Accessible House Ramp
Added on May 6, 2009
This safety-related project comes from Tim. He writes:
Here’s a woodworking project that deals with safety concerning its use. My wife’s grandmother was having a hard time getting in and out of her home, sometimes falling in the process. My wife’s grandfather (a D-Day survivor from WWII) had to help steady her and her walker as the struggled up the steps. So I volunteered to design and build them a ramp to safely and easily come and go. I know that this falls more in the carpentry side of things, but I used a lot of my woodworking skills in the process.

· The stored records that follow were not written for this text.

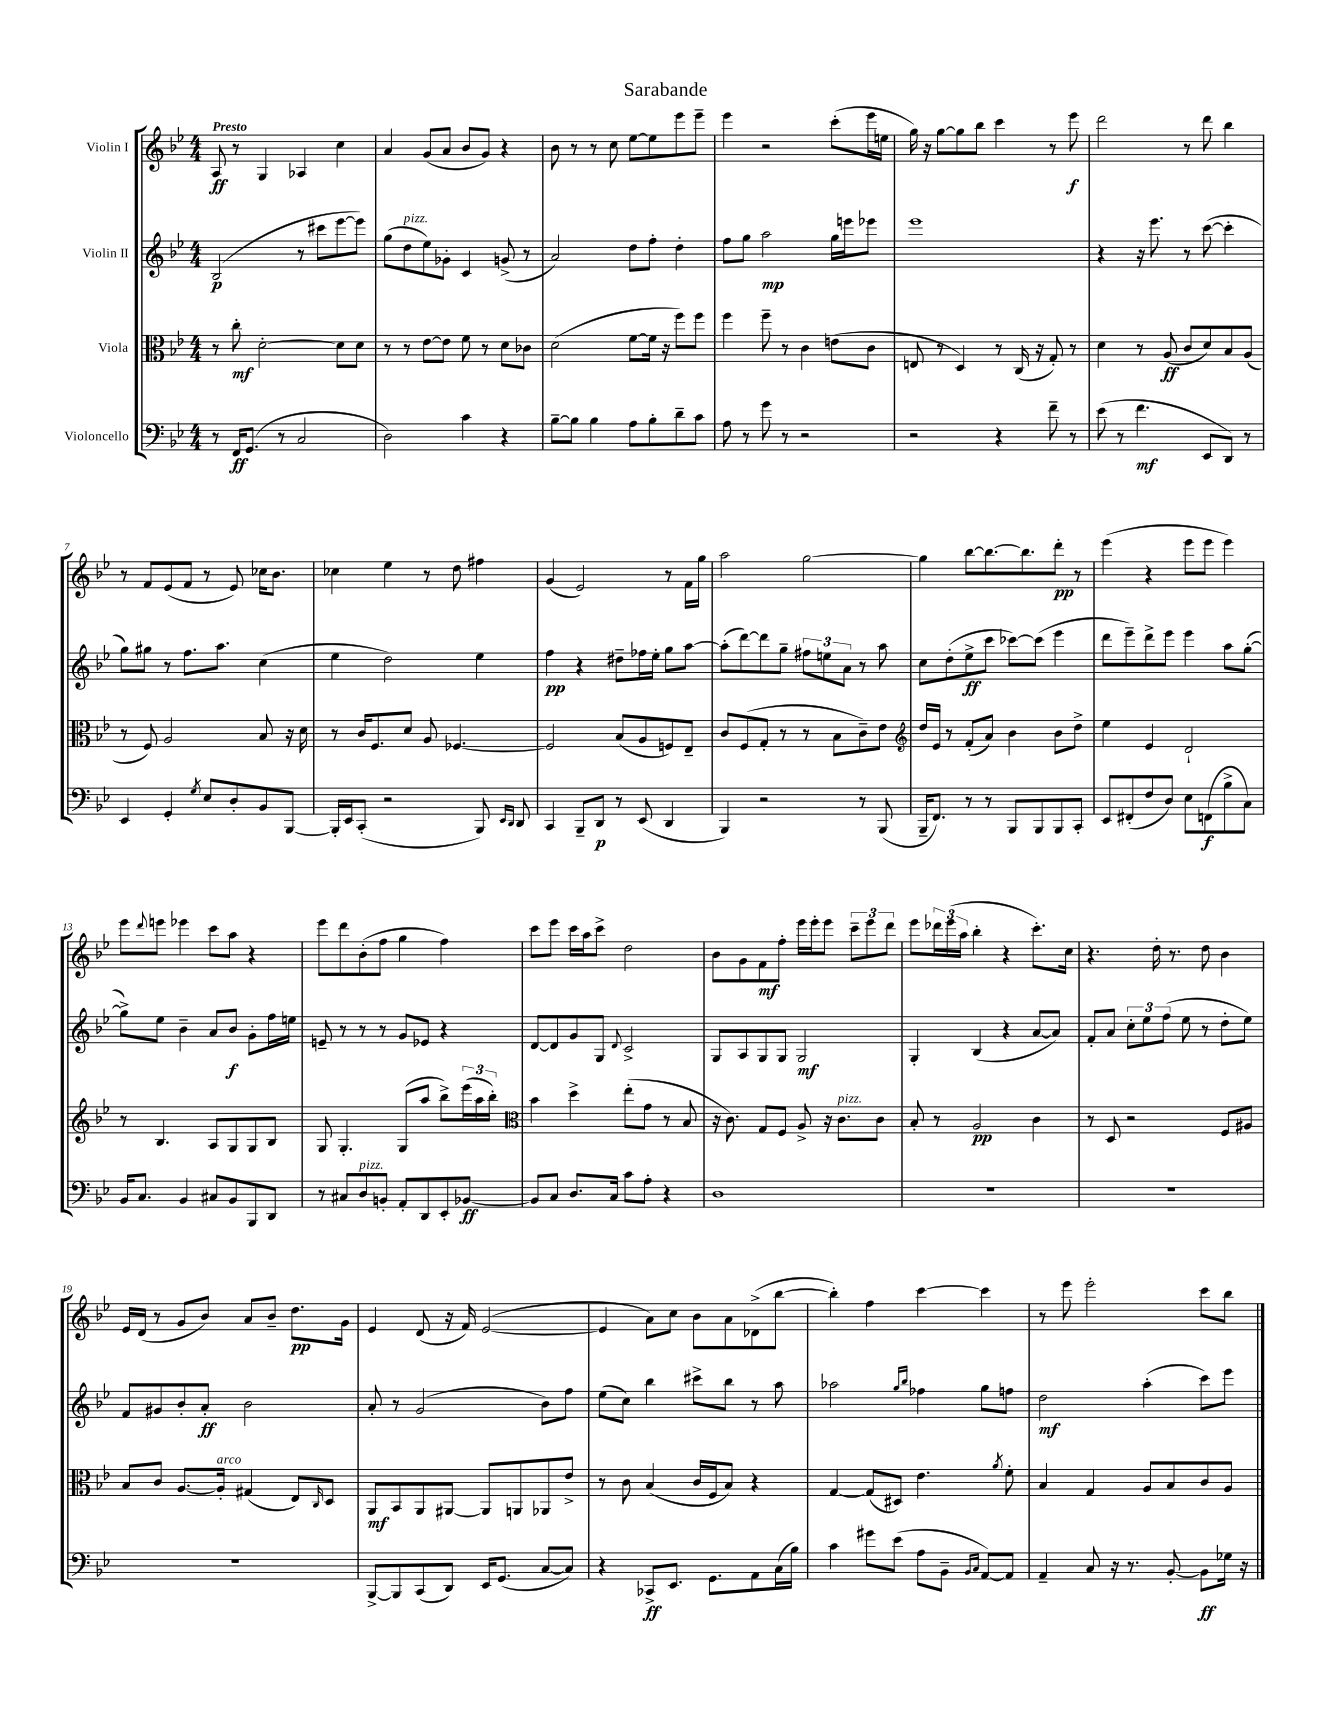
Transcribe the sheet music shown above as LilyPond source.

\header { title = "Sarabande" }
<<
\new StaffGroup <<
\new Staff = "s0" \with { instrumentName = "Violin I" } {
    \clef treble \key bes \major \numericTimeSignature \time 4/4 \tempo "Presto"
    a8\ff r8 g4 aes4 c''4 |
    a'4 g'8( a'8 bes'8 g'8) r4 |
    bes'8 r8 r8 c''8 ees''8~ ees''8 ees'''8 ees'''8-- |
    ees'''4 r2 c'''8-.( ees'''16 e''16 |
    g''16) r16 g''8~ g''8 bes''8 c'''4 r8 ees'''8\f |
    d'''2 r8 d'''8 bes''4 |
    r8 f'8 ees'8( f'8 r8 ees'8) ces''16 bes'8. |
    ces''4 ees''4 r8 d''8 fis''4 |
    g'4( ees'2) r8 f'16 g''16 |
    a''2 g''2~ |
    g''4 bes''8~ bes''8.~ bes''8. d'''8-.\pp r8 |
    ees'''4( r4 ees'''8 ees'''8 ees'''4) |
    ees'''8 \appoggiatura { d'''8 } e'''8 ees'''4 c'''8 a''8 r4 |
    ees'''8 d'''8 bes'8-.( f''8 g''4 f''4) |
    c'''8 ees'''8 c'''16 a''16 c'''8-> d''2 |
    bes'8 g'8 f'8\mf f''8-. ees'''16 ees'''16-. ees'''8 \tuplet 3/2 { c'''8-- ees'''8 d'''8 } |
    ees'''8 \tuplet 3/2 { des'''16 ees'''16( a''16 } bes''4-. r4 c'''8.-.) c''16 |
    r4. d''16-. r8. d''8 bes'4 |
    ees'16 d'16( r8 g'8 bes'8) a'8 bes'8-- d''8.\pp g'16 |
    ees'4 d'8( r16 f'16) ees'2~( |
    ees'4 a'8) c''8 bes'8 a'8 des'8->( bes''8~ |
    bes''4-.) f''4 c'''4~ c'''4 |
    r8 ees'''8 ees'''2-. c'''8 bes''8 \bar "|." |
}
\new Staff = "s1" \with { instrumentName = "Violin II" } {
    \clef treble \key bes \major \numericTimeSignature \time 4/4
    bes2\p( r8 cis'''8 ees'''8~ ees'''8) |
    g''8( d''8^\markup { \italic "pizz." } ees''8) ges'8-. c'4 g'8->( r8 |
    a'2) d''8 f''8-. d''4-. |
    f''8 g''8 a''2\mp g''16 e'''16 ees'''8 |
    ees'''1 |
    r4 r16 ees'''8. r8 c'''8~( c'''4-. |
    g''8) gis''8 r8 f''8. a''8. c''4( |
    ees''4 d''2) ees''4 |
    f''4\pp r4 dis''8-- fes''16 ees''16-. g''8 a''8~ |
    a''8-.( d'''8~) d'''8 g''8-- \tuplet 3/2 { fis''8 e''8 a'8 } r8 a''8 |
    c''8 d''8-.( ees''8->\ff c'''8 ces'''8~) ces'''8( ees'''4 |
    d'''8 ees'''8--) d'''8-> ees'''8 ees'''4 a''8 g''8~-.( |
    g''8->) ees''8 bes'4-- a'8 bes'8\f g'8-. f''16 e''16 |
    e'8-- r8 r8 r8 g'8 ees'8 r4 |
    d'8~ d'8 g'8 g8 \appoggiatura { d'8 } c'2-> |
    g8 a8 g8 g8 g2\mf |
    g4-. bes4( r4 a'8~ a'8) |
    f'8-. a'8 \tuplet 3/2 { c''8-. ees''8 f''8( } ees''8 r8 d''8-. ees''8) |
    f'8 gis'8 bes'8-. a'8-.\ff bes'2 |
    a'8-. r8 g'2( bes'8) f''8 |
    ees''8( c''8) bes''4 cis'''8-> bes''8 r8 a''8 |
    aes''2 \grace { g''16 bes''16 } fes''4 g''8 f''8 |
    d''2\mf a''4-.( c'''8) ees'''8 \bar "|." |
}
\new Staff = "s2" \with { instrumentName = "Viola" } {
    \clef alto \key bes \major \numericTimeSignature \time 4/4
    r8 c''8-.\mf d'2~-. d'8 d'8 |
    r8 r8 ees'8~ ees'8 f'8 r8 d'8 ces'8 |
    d'2( f'8~ f'16 r16 f''8) f''8 |
    f''4 f''8-- r8 c'4 e'8( c'8 |
    e8 r8 d4) r8 c16( r16 g8-.) r8 |
    d'4 r8 a8\ff( c'8 d'8) bes8 a8( |
    r8 f8) a2 bes8 r16 d'16 |
    r8 c'16 f8. d'8 a8 fes4.~ |
    fes2 bes8( a8 f8) ees8-- |
    c'8 f8( g8-. r8 r8 bes8 c'8--) ees'8 |
    \clef treble d''16 ees'16 r8 f'8-.( a'8) bes'4 bes'8 d''8-> |
    ees''4 ees'4 d'2-! |
    r8 bes4. a8 g8 g8 bes8 |
    g8 g4.-. g8( a''8 bes''8->) \tuplet 3/2 { ees'''16( a''16 bes''16-.) } |
    \clef alto bes'4 d''4-> ees''8-.( g'8 r8 bes8 |
    r16 c'8.) g8 f8 a8-> r16 c'8.^\markup { \italic "pizz." } c'8 |
    bes8-. r8 a2\pp c'4 |
    r8 d8 r2 f8 ais8 |
    bes8 c'8 a8.~ a16-.^\markup { \italic "arco" } gis4( ees8) \grace { c16 } d8 |
    a,8\mf bes,8 a,8 ais,8~ ais,8 a,8 aes,8 ees'8-> |
    r8 c'8 bes4( c'16 f16 bes8) r4 |
    g4~ g8( dis8) ees'4. \acciaccatura { a'8 } f'8-. |
    bes4 g4 a8 bes8 c'8 a8 \bar "|." |
}
\new Staff = "s3" \with { instrumentName = "Violoncello" } {
    \clef bass \key bes \major \numericTimeSignature \time 4/4
    r8 f,16\ff g,8.( r8 c2 |
    d2) c'4 r4 |
    bes8~-- bes8 bes4 a8 bes8-. d'8-- c'8 |
    a8 r8 g'8 r8 r2 |
    r2 r4 f'8-- r8 |
    ees'8( r8 f'4.\mf ees,8 d,8) r8 |
    ees,4 g,4-. \acciaccatura { g8 } ees8 d8-. bes,8 bes,,8~ |
    bes,,16-. ees,16 c,8-.( r2 bes,,8) \grace { ees,16 d,16 } d,8 |
    c,4 bes,,8-- d,8\p r8 ees,8( d,4 |
    bes,,4) r2 r8 bes,,8( |
    bes,,16-- f,8.) r8 r8 bes,,8 bes,,8 bes,,8 c,8-. |
    ees,8 fis,8-.( f8 d8) ees8 f,8\f( bes8-> c8) |
    bes,16 c8. bes,4 cis8 bes,8 bes,,8 d,8 |
    r8 cis8 d8^\markup { \italic "pizz." } b,8-. a,8-. d,8 ees,8-. bes,8~\ff |
    bes,8 c8 d8. c16 c'8 a8-. r4 |
    d1 |
    R1 |
    R1 |
    R1 |
    bes,,8~-> bes,,8 c,8( d,8) ees,16 g,8.( c8~ c8) |
    r4 ces,8->\ff ees,8. g,8. a,8 c16( bes16) |
    c'4 gis'8 ees'8( a8 bes,8-- \grace { bes,16 c16 } a,8~) a,8 |
    a,4-- c8 r16 r8. bes,8~-. bes,8\ff ges16 r16 \bar "|." |
}
>>
>>
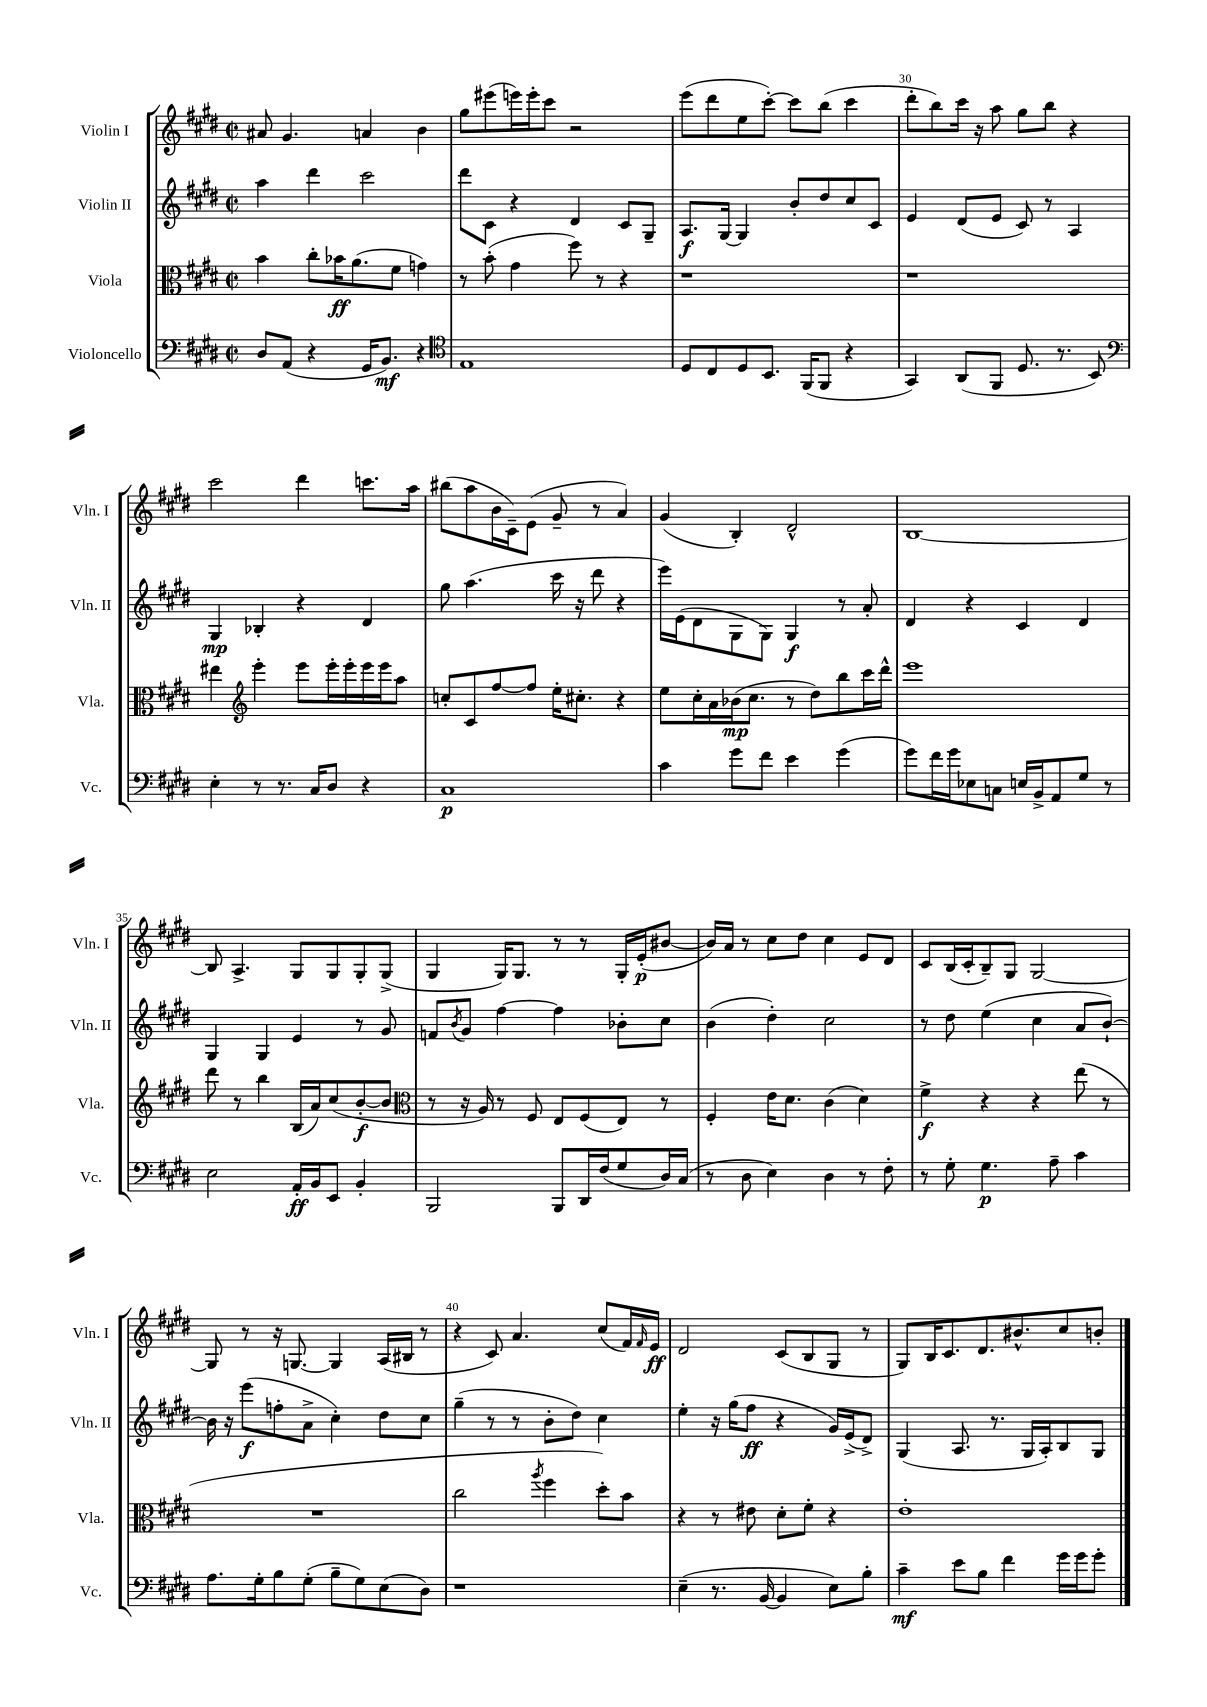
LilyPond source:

<<
\new StaffGroup <<
\new Staff = "s0" \with { instrumentName = "Violin I" shortInstrumentName = "Vln. I" } {
    \clef treble \key e \major \defaultTimeSignature \time 2/2
    ais'8 gis'4. a'4 b'4 |
    gis''8 eis'''8( e'''16) e'''16-. cis'''8 r2 |
    e'''8( dis'''8 e''8 cis'''8~-.) cis'''8 b''8( cis'''4 |
    dis'''8-. b''8) cis'''16 r16 a''8 gis''8 b''8 r4 |
    cis'''2 dis'''4 c'''8. a''16 |
    bis''8( a''8 b'16 cis'16--) e'8( gis'8-- r8 a'4) |
    gis'4( b4-.) dis'2-^ |
    b1~ |
    b8 a4.-> gis8 gis8 gis8-. gis8->( |
    gis4 gis16) gis8. r8 r8 gis16-. e'16-.\p( bis'8~ |
    bis'16) a'16 r8 cis''8 dis''8 cis''4 e'8 dis'8 |
    cis'8 b16( cis'16-. b8--) gis8 gis2~ |
    gis8 r8 r16 g8.~ g4 a16( bis16 r8 |
    r4 cis'8) a'4. cis''8( fis'16) \grace { fis'16 } e'16\ff |
    dis'2 cis'8( b8 gis8 r8 |
    gis8) b16 cis'8. dis'8. bis'8.-^ cis''8 b'8-. \bar "|." |
}
\new Staff = "s1" \with { instrumentName = "Violin II" shortInstrumentName = "Vln. II" } {
    \clef treble \key e \major \defaultTimeSignature \time 2/2
    a''4 dis'''4 cis'''2 |
    dis'''8 cis'8 r4 dis'4 cis'8 gis8-- |
    a8.\f gis16~ gis4 b'8-. dis''8 cis''8 cis'8 |
    e'4 dis'8( e'8 cis'8) r8 a4 |
    gis4\mp bes4-. r4 dis'4 |
    gis''8 a''4.( cis'''16 r16 dis'''8 r4 |
    e'''16) e'16( dis'8 gis8 gis8) gis4\f r8 a'8-. |
    dis'4 r4 cis'4 dis'4 |
    gis4 gis4 e'4 r8 gis'8 |
    f'8 \acciaccatura { b'8 } gis'8 fis''4~ fis''4 bes'8-. cis''8 |
    b'4( dis''4-.) cis''2 |
    r8 dis''8 e''4( cis''4 a'8 b'8~-!) |
    b'16 r16 e'''8\f( f''8-. a'8-> cis''4-.) dis''8 cis''8 |
    gis''4--( r8 r8 b'8-. dis''8) cis''4 |
    e''4-. r16 gis''16( fis''8\ff r4 gis'16) e'16->( dis'8->) |
    gis4( a8. r8. gis16 a16-.) b8 gis8 \bar "|." |
}
\new Staff = "s2" \with { instrumentName = "Viola" shortInstrumentName = "Vla." } {
    \clef alto \key e \major \defaultTimeSignature \time 2/2
    b'4 cis''8-. bes'16\ff a'8.( fis'8 g'4) |
    r8 b'8-.( gis'4 fis''8) r8 r4 |
    r1 |
    r1 |
    eis''4 \clef treble e'''4-. e'''8 e'''16-. e'''16-. e'''16 e'''16 a''8 |
    c''8-. cis'8 fis''8~ fis''8 e''16-. cis''8.-. r4 |
    e''8 cis''16-. a'16 bes'16\mp( cis''8. r8 dis''8) b''8 cis'''16 dis'''16-^ |
    e'''1 |
    dis'''8 r8 b''4 b16( a'16) cis''8( b'8~-.\f b'8 |
    \clef alto r8 r16 a16) r8 fis8 e8 fis8( e8) r8 |
    fis4-. e'16 dis'8. cis'4( dis'4) |
    fis'4->\f r4 r4 e''8( r8 |
    R1 |
    cis''2 \acciaccatura { a''8 } fis''4 dis''8-.) b'8 |
    r4 r8 eis'8 dis'8-. fis'8-. r4 |
    e'1-. \bar "|." |
}
\new Staff = "s3" \with { instrumentName = "Violoncello" shortInstrumentName = "Vc." } {
    \clef bass \key e \major \defaultTimeSignature \time 2/2
    dis8 a,8( r4 gis,16 b,8.\mf) r4 |
    \clef tenor e1 |
    dis8 cis8 dis8 b,8. fis,16( fis,8 r4 |
    gis,4) a,8( fis,8 dis8. r8. b,8) |
    \clef bass e4-. r8 r8. cis16 dis8 r4 |
    cis1\p |
    cis'4 gis'8 fis'8 e'4 gis'4( |
    gis'8) fis'16 gis'16 ees8 c8 e16 b,16-> a,8 gis8 r8 |
    e2 a,16-.\ff b,16 e,8 b,4-. |
    b,,2 b,,8 dis,16 fis16( gis8 dis16) cis16( |
    r8 dis8 e4) dis4 r8 fis8-. |
    r8 gis8-. gis4.\p a8-- cis'4 |
    a8. gis16-. b8 gis8-.( b8-- gis8) e8( dis8) |
    r1 |
    e4--( r8. b,16~ b,4 e8) b8-. |
    cis'4--\mf e'8 b8 fis'4 gis'16 gis'16 gis'8-. \bar "|." |
}
>>
>>
\layout { \context { \Score currentBarNumber = #27 \override BarNumber.break-visibility = ##(#f #t #t) barNumberVisibility = #(every-nth-bar-number-visible 5) } }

There were a couple design challenges to start with. First, we didn’t want to remove the existing stoop so it could be used again, sometime down the road. So the structure had to be temporary (no sinking the post or pouring footings), and the landing at the door had to scribed and fit around the stoop. The last thing was that Granddaddy wanted easy access to the back yard and his garden. So a stair with short risers was added at the second landing.
I have to say, building something that’s level is not too hard, but building something that’s out of level to a certain pitch over unleveled ground is a little more of a challenge. But with some patience and a little help from Granddaddy nailing a nail or holding a board for me while I measured, I was able to get it done.
Here’s where the woodworking came into play. I knew I would be mainly working by myself, so I built a couple portable extensions for my sliding miter saw. I did this at home in my shop before I began construction of the ramp. They supported the longer sticks and I was able to clamp stops on them to make my repetitive cuts, such as the decking (which my wife helped put down). My miter saw has a positive stop that limits the down stroke during the cut. So I used it instead of my circular saw to notch all my post. Anywhere the wood came in contact with the concrete, I used epoxy on the contact surface just as I’ve done with any outdoor furniture I’ve built. I also built a few jigs to speed things along. I built a couple support jigs to hold the railings in place and at the correct height as I screwed them to the posts. I used a countersink bit to pre-drill at the end of the rails to prevent splitting the wood. It was like a rough pocket screw. I also built a spacer jig for the balusters. It spaced them with regard to each other and the top of the handrail. All the balusters when up in under an hour.
I know this project is not “fine woodworking” but it was a lot of fun. I enjoyed being able to help two very nice people and make their lives a little safer.